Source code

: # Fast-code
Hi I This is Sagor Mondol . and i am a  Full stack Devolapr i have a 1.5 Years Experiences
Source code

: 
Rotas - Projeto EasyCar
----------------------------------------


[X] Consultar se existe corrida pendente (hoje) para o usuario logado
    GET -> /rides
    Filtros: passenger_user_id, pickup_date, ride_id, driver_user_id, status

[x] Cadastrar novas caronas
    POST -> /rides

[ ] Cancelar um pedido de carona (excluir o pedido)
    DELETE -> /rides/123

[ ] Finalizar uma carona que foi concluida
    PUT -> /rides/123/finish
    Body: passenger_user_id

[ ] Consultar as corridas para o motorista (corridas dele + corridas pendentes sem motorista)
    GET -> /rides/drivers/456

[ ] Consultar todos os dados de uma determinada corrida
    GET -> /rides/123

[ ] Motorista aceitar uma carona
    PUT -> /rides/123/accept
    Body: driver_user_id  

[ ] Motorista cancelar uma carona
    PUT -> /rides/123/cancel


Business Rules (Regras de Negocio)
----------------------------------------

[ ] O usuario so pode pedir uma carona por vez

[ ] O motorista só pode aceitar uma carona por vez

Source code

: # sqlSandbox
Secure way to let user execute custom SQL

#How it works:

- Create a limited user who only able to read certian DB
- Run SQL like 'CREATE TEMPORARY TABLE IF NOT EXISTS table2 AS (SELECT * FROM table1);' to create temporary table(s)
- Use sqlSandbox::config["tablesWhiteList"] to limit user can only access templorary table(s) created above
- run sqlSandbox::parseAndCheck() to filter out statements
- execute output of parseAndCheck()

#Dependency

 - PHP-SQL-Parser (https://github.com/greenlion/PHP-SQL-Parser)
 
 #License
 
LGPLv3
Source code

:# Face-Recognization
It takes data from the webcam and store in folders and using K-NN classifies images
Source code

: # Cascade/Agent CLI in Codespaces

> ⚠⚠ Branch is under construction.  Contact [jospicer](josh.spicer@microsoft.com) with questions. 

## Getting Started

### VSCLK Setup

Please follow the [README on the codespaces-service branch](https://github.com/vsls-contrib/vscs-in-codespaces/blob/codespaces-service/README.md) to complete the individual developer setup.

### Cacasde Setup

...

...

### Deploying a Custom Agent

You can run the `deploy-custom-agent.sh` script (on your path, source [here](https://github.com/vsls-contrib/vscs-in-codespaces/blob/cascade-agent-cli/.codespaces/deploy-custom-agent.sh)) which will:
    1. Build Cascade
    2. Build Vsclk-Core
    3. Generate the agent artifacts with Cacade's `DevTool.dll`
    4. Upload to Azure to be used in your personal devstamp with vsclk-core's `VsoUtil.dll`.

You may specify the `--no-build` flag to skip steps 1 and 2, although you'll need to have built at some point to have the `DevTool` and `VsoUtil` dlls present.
______
Exercise instructions: Copy out the stretch of the material from its very beginning through the line containing "GET -> /rides/drivers/456", including both ends.

Response area:
Source code

: # Fast-code
Hi I This is Sagor Mondol . and i am a  Full stack Devolapr i have a 1.5 Years Experiences
Source code

: 
Rotas - Projeto EasyCar
----------------------------------------


[X] Consultar se existe corrida pendente (hoje) para o usuario logado
    GET -> /rides
    Filtros: passenger_user_id, pickup_date, ride_id, driver_user_id, status

[x] Cadastrar novas caronas
    POST -> /rides

[ ] Cancelar um pedido de carona (excluir o pedido)
    DELETE -> /rides/123

[ ] Finalizar uma carona que foi concluida
    PUT -> /rides/123/finish
    Body: passenger_user_id

[ ] Consultar as corridas para o motorista (corridas dele + corridas pendentes sem motorista)
    GET -> /rides/drivers/456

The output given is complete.